Прежде всего заметим, что этот мир вполне тоталитарен. В нем нет концлагерей (Стругацкие о них не пишут, и мы, следуя взятым на себя обязательствам, не будем считать, что они лгут или скрывают правду), однако в нем имеется весьма зловещая и притом весьма могущественная организация КОМКОН-2. Которую впору сравнить даже не с гестапо, а с инквизицией, ибо ее основная задача — торможение научно-технического прогресса. В определенном смысле это даже хуже прямого истребления неугодных режиму, ибо, как сказал Ромен Роллан, «Трижды убийца тот, кто убивает мысль». Впрочем, прямым убийством неудобных людей комконовцы тоже не брезгуют, причем даже не отягощая себя какими-либо судебными формальностями — см. «Жук в муравейнике». Собственно, сами авторы вполне отдают себе в этом отчет, утверждая открытым текстом, что основная идея «Жука» — если в обществе, даже самом хорошем, есть тайная полиция с неограниченными полномочиями, в таком обществе будут убивать невинных.

Утверждается это вроде бы с осуждением, однако КОМКОН-2 не клеймится и не ликвидируется, как преступная организация, а Сикорски, лично застреливший Абалкина, именуется не преступником, а «несчастным». Жертва, мол, обстоятельств, прямо как какой-нибудь Буданов или Ульман. То есть авторы осуждают «перегибы на местах» (да и то деля сочувствие между жертвой и убийцей), но вовсе не систему тайной полиции, цензуры и деструктивного политического вмешательства в науку в целом.

Продолжим анализ «самого хорошего общества». Почему в нем нет концлагерей, кстати?

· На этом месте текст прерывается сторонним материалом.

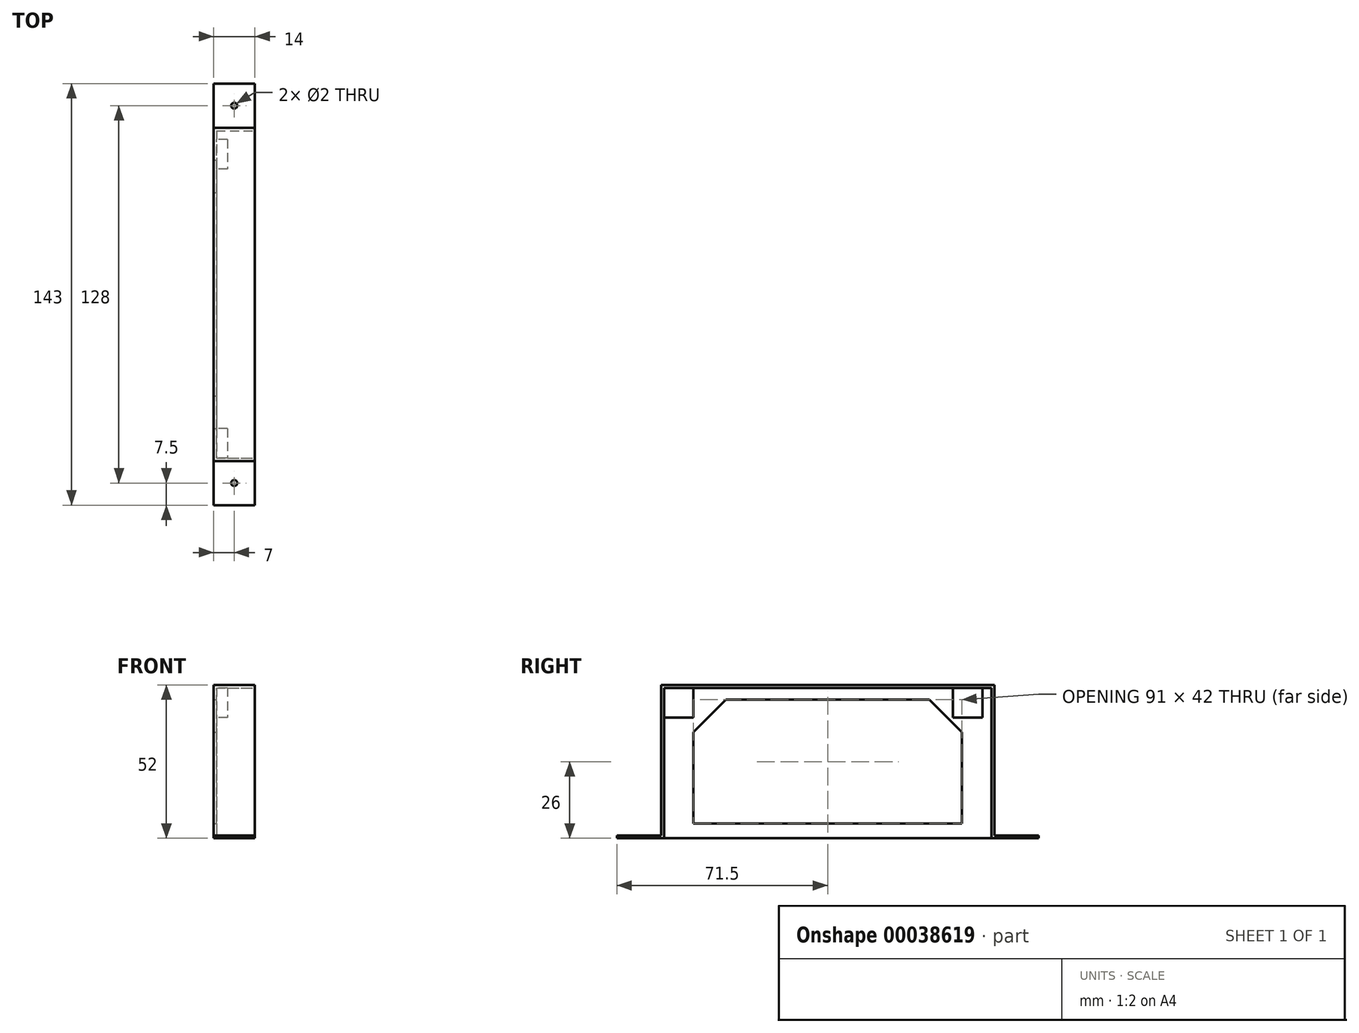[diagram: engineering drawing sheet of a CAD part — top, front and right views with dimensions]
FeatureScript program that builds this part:
annotation { "Feature Type Name" : "Feature", "Feature Type Description" : "" }
export const myFeature = defineFeature(function(context is Context, id is Id, definition is map)
    precondition{}
    {
        {
            var Q0;
            Q0=qCreatedBy(makeId("Top.planeOp"),FACE);
            var sketch = newSketch(context, id + "F0", { "sketchPlane" : qUnion([Q0])});
            skLineSegment(sketch, "E0.bottom", {"start": v(-14, 56.5) * mm, "end": v(0, 56.5) * mm});
            skLineSegment(sketch, "E0.top", {"start": v(-14, -56.5) * mm, "end": v(0, -56.5) * mm});
            skLineSegment(sketch, "E0.left", {"start": v(-14, 56.5) * mm, "end": v(-14, -56.5) * mm});
            skLineSegment(sketch, "E0.right", {"start": v(0, 56.5) * mm, "end": v(0, -56.5) * mm});
            skSolve(sketch);
        }
        {
            var Q0;
            Q0=qSketchRegion(id+"F0",true);
            extrude(context, id + "F1", {"entities" : qUnion([Q0]), "depth" : 52 * mm});
        }
        {
            var Q0;
            Q0=makeQuery(id+"F1.opExtrude","CAP_FACE",FACE,{"disambiguationData":[OSD([sQuery(id+"F0.wireOp",EDGE,"E0.bottom"),sQuery(id+"F0.wireOp",EDGE,"E0.top"),sQuery(id+"F0.wireOp",EDGE,"E0.left"),sQuery(id+"F0.wireOp",EDGE,"E0.right")])],"isStart":true});
            var sketch = newSketch(context, id + "F2", { "sketchPlane" : qUnion([Q0])});
            skLineSegment(sketch, "E1.bottom", {"start": v(-13, -55.5) * mm, "end": v(0, -55.5) * mm});
            skLineSegment(sketch, "E1.top", {"start": v(-13, 55.5) * mm, "end": v(0, 55.5) * mm});
            skLineSegment(sketch, "E1.left", {"start": v(-13, -55.5) * mm, "end": v(-13, 55.5) * mm});
            skLineSegment(sketch, "E1.right", {"start": v(0, -55.5) * mm, "end": v(0, 55.5) * mm});
            skSolve(sketch);
        }
        {
            var Q0;
            Q0 = qSketchRegion(id + "F2", true);
            extrude(context, id + "F3", {"entities" : qUnion([Q0]), "operationType" : NewBodyOperationType.REMOVE, "oppositeDirection" : true, "depth" : 51 * mm});
        }
        {
            var Q0;
            Q0=qCreatedBy(makeId("Top.planeOp"),FACE);
            var sketch = newSketch(context, id + "F4", { "sketchPlane" : qUnion([Q0])});
            skLineSegment(sketch, "E2.bottom", {"start": v(0, 56.5) * mm, "end": v(-14, 56.5) * mm});
            skLineSegment(sketch, "E2.top", {"start": v(0, 71.5) * mm, "end": v(-14, 71.5) * mm});
            skLineSegment(sketch, "E2.left", {"start": v(0, 56.5) * mm, "end": v(0, 71.5) * mm});
            skLineSegment(sketch, "E2.right", {"start": v(-14, 56.5) * mm, "end": v(-14, 71.5) * mm});
            skLineSegment(sketch, "E3.bottom", {"start": v(-14, -71.5) * mm, "end": v(0, -71.5) * mm});
            skLineSegment(sketch, "E3.top", {"start": v(-14, -56.5) * mm, "end": v(0, -56.5) * mm});
            skLineSegment(sketch, "E3.left", {"start": v(-14, -71.5) * mm, "end": v(-14, -56.5) * mm});
            skLineSegment(sketch, "E3.right", {"start": v(0, -71.5) * mm, "end": v(0, -56.5) * mm});
            skCircle(sketch, "E4", {"center": v(-7, -64) * mm, "radius": 1 * mm});
            skCircle(sketch, "E5", {"center": v(-7, 64) * mm, "radius": 1 * mm});
            skLineSegment(sketch, "E6", {"start": v(-7, -71.5) * mm, "end": v(-7, -56.5) * mm, "construction": true});
            skLineSegment(sketch, "E7", {"start": v(-14, -64) * mm, "end": v(-7, -64) * mm, "construction": true});
            skLineSegment(sketch, "E8", {"start": v(-7, -64) * mm, "end": v(0, -64) * mm, "construction": true});
            skLineSegment(sketch, "E9", {"start": v(-7, 56.5) * mm, "end": v(-7, 71.5) * mm, "construction": true});
            skLineSegment(sketch, "E10", {"start": v(-14, 64) * mm, "end": v(-7, 64) * mm, "construction": true});
            skLineSegment(sketch, "E11", {"start": v(-7, 64) * mm, "end": v(0, 64) * mm, "construction": true});
            skSolve(sketch);
        }
        {
            var Q0;
            Q0=qSketchRegion(id+"F4",true);
            extrude(context, id + "F5", {"entities" : qUnion([Q0]), "operationType" : NewBodyOperationType.ADD, "depth" : 1 * mm});
        }
        {
            var Q0;
            Q0=makeQuery(id+"F3.boolean.opBoolean","COPY",FACE,{"derivedFrom":makeQuery(id+"F3.opExtrude","SWEPT_FACE",FACE,{"disambiguationData":[OSD([sQuery(id+"F2.wireOp",EDGE,"E1.left")])]})});
            var sketch = newSketch(context, id + "F6", { "sketchPlane" : qUnion([Q0])});
            skLineSegment(sketch, "E12", {"start": v(-45.5, 5) * mm, "end": v(-45.5, 36) * mm});
            skLineSegment(sketch, "E13", {"start": v(-45.5, 36) * mm, "end": v(-34.5, 47) * mm});
            skLineSegment(sketch, "E14", {"start": v(-34.5, 47) * mm, "end": v(34.5, 47) * mm});
            skLineSegment(sketch, "E15", {"start": v(34.5, 47) * mm, "end": v(45.5, 36) * mm});
            skLineSegment(sketch, "E16", {"start": v(45.5, 36) * mm, "end": v(45.5, 5) * mm});
            skLineSegment(sketch, "E17", {"start": v(45.5, 5) * mm, "end": v(-45.5, 5) * mm});
            skLineSegment(sketch, "E18", {"start": v(-55.5, 36) * mm, "end": v(55.5, 36) * mm, "construction": true});
            skSolve(sketch);
        }
        {
            var Q0;
            Q0 = qSketchRegion(id + "F6", true);
            extrude(context, id + "F7", {"entities" : qUnion([Q0]), "operationType" : NewBodyOperationType.REMOVE, "oppositeDirection" : true, "depth" : 1 * mm});
        }
        {
            var Q0;
            Q0=makeQuery(id+"F3.boolean.opBoolean","COPY",FACE,{"derivedFrom":makeQuery(id+"F3.opExtrude","SWEPT_FACE",FACE,{"disambiguationData":[OSD([sQuery(id+"F2.wireOp",EDGE,"E1.left")])]})});
            var sketch = newSketch(context, id + "F8", { "sketchPlane" : qUnion([Q0])});
            skLineSegment(sketch, "E19.bottom", {"start": v(-55.5, 51) * mm, "end": v(-45.5, 51) * mm});
            skLineSegment(sketch, "E19.top", {"start": v(-55.5, 41) * mm, "end": v(-45.5, 41) * mm});
            skLineSegment(sketch, "E19.left", {"start": v(-55.5, 51) * mm, "end": v(-55.5, 41) * mm});
            skLineSegment(sketch, "E19.right", {"start": v(-45.5, 51) * mm, "end": v(-45.5, 41) * mm});
            skPoint(sketch, "E20.oppositeSnap0", {"position": v(-40, 41.5) * mm});
            skLineSegment(sketch, "E21", {"start": v(-55.5, 41) * mm, "end": v(55.5, 41) * mm, "construction": true});
            skLineSegment(sketch, "E22.bottom", {"start": v(42.5, 41) * mm, "end": v(52.5, 41) * mm});
            skLineSegment(sketch, "E22.top", {"start": v(42.5, 51) * mm, "end": v(52.5, 51) * mm});
            skLineSegment(sketch, "E22.left", {"start": v(42.5, 41) * mm, "end": v(42.5, 51) * mm});
            skLineSegment(sketch, "E22.right", {"start": v(52.5, 41) * mm, "end": v(52.5, 51) * mm});
            skSolve(sketch);
        }
        {
            var Q0;
            Q0 = qSketchRegion(id + "F8", true);
            var Q1;
            Q1 = qSketchRegion(id + "F8", true);
            extrude(context, id + "F9", {"entities" : qUnion([Q0, Q1]), "operationType" : NewBodyOperationType.ADD, "depth" : 3.7 * mm});
        }
    });
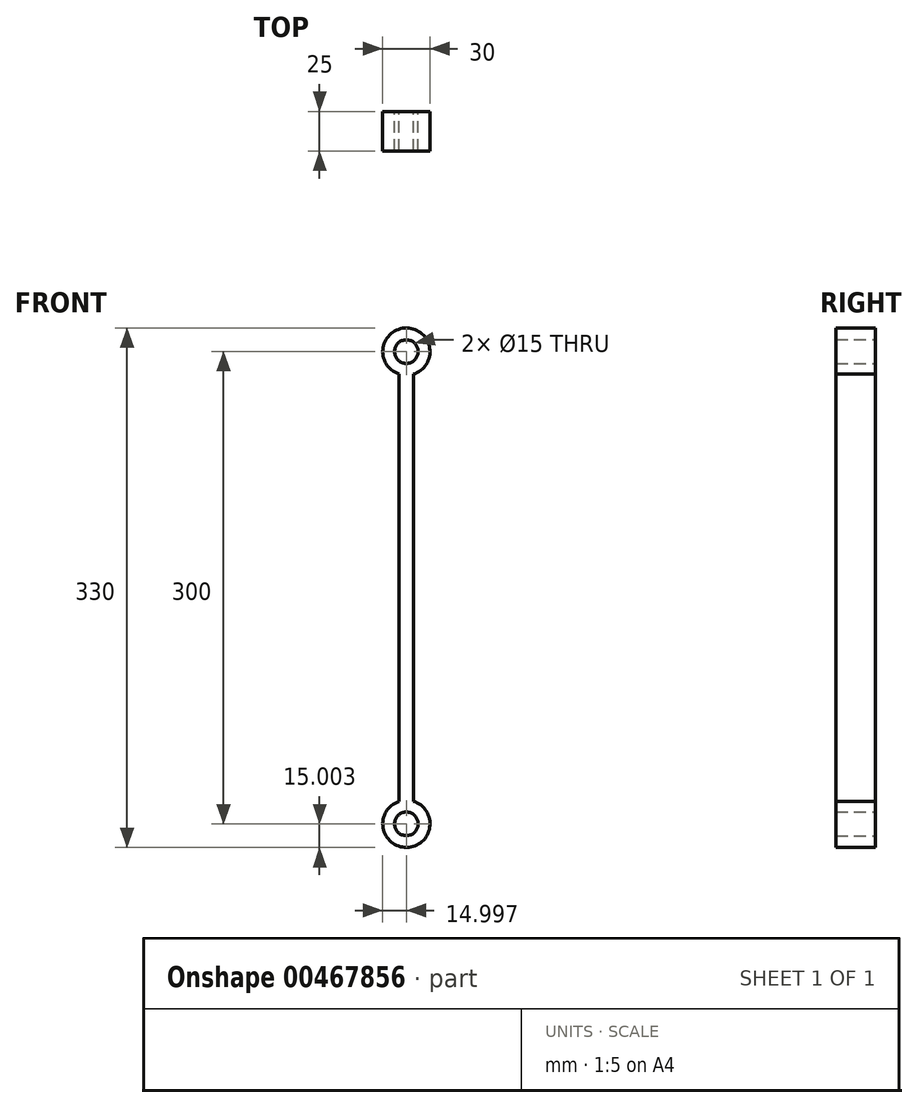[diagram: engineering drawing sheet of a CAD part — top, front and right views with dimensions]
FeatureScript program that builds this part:
annotation { "Feature Type Name" : "Feature", "Feature Type Description" : "" }
export const myFeature = defineFeature(function(context is Context, id is Id, definition is map)
    precondition{}
    {
        {
            var Q0;
            Q0=qCreatedBy(makeId("Front.planeOp"),FACE);
            var sketch = newSketch(context, id + "F0", { "sketchPlane" : qUnion([Q0])});
            skCircle(sketch, "E0", {"center": v(-50.94, 243.4) * mm, "radius": 15 * mm});
            skCircle(sketch, "E1", {"center": v(-50.94, 243.4) * mm, "radius": 7.5 * mm});
            skCircle(sketch, "E2", {"center": v(-50.94, -56.6) * mm, "radius": 15 * mm});
            skCircle(sketch, "E3", {"center": v(-50.94, -56.6) * mm, "radius": 7.5 * mm});
            skLineSegment(sketch, "E4", {"start": v(-55.69, 229.17) * mm, "end": v(-55.69, -42.37) * mm});
            skLineSegment(sketch, "E5", {"start": v(-46.56, 229.06) * mm, "end": v(-46.56, -42.25) * mm});
            skSolve(sketch);
        }
        {
            var Q0;
            Q0 = qSketchRegion(id + "F0", true);
            extrude(context, id + "F1", {"entities" : qUnion([Q0]), "depth" : 25 * mm});
        }
    });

И вроде бы даже наоборот — открыто борются с режимом диссиденты типа Бромберга, есть целое «движение дзюидистов», отстаивающее право науки развиваться без ограничений… Однако движение это, во-первых, предельно маргинализировано властью, его участники именуются не иначе как «экстремистами» (хотя не имеют разрушительных целей, не практикуют террористических методов и отнюдь не отрицают необходимости разумного контроля над потенциально опасными технологиями). Во-вторых, прямым репрессиям не подвергается разве что сам Бромберг — этакий выставочный, демонстрационный образец (вот, мол, у нас тоже есть оппозиция), находящийся под прочным колпаком КОМКОНа-2, по своей психологии совершенно не способный к конспирации и, главное, не предпринимающий никаких практических действий — и в силу всех этих обстоятельств для режима совершенно не опасный, хотя и вызывающий понятное раздражение у комконовской верхушки. О том, насколько мало его реальное влияние, говорит тот факт, что рядовым комконовцам (а уж тем более, по-видимому, обычным гражданам) он практически неизвестен («Старикан Бромберг был экстремистом-теоретиком, и именно по этой причине, вероятно, он ни разу не попал в поле моего зрения»). Для тех же, кто пытается бороться с системой тоталитарного подавления науки не на словах, а на деле, все куда менее безоблачно: «Именно такие экстремисты-практики и были основными клиентами нашего КОМКОНа-2». Что именно с ними делают, не уточняется. Если лагерей и в самом деле нет, то, вероятно, все ограничивается душеспасительными беседами в неких не слишком уютных кабинетах, из которых бунтари выходят «все понявшими и осознавшими», а для особо упорных — запретами на профессию.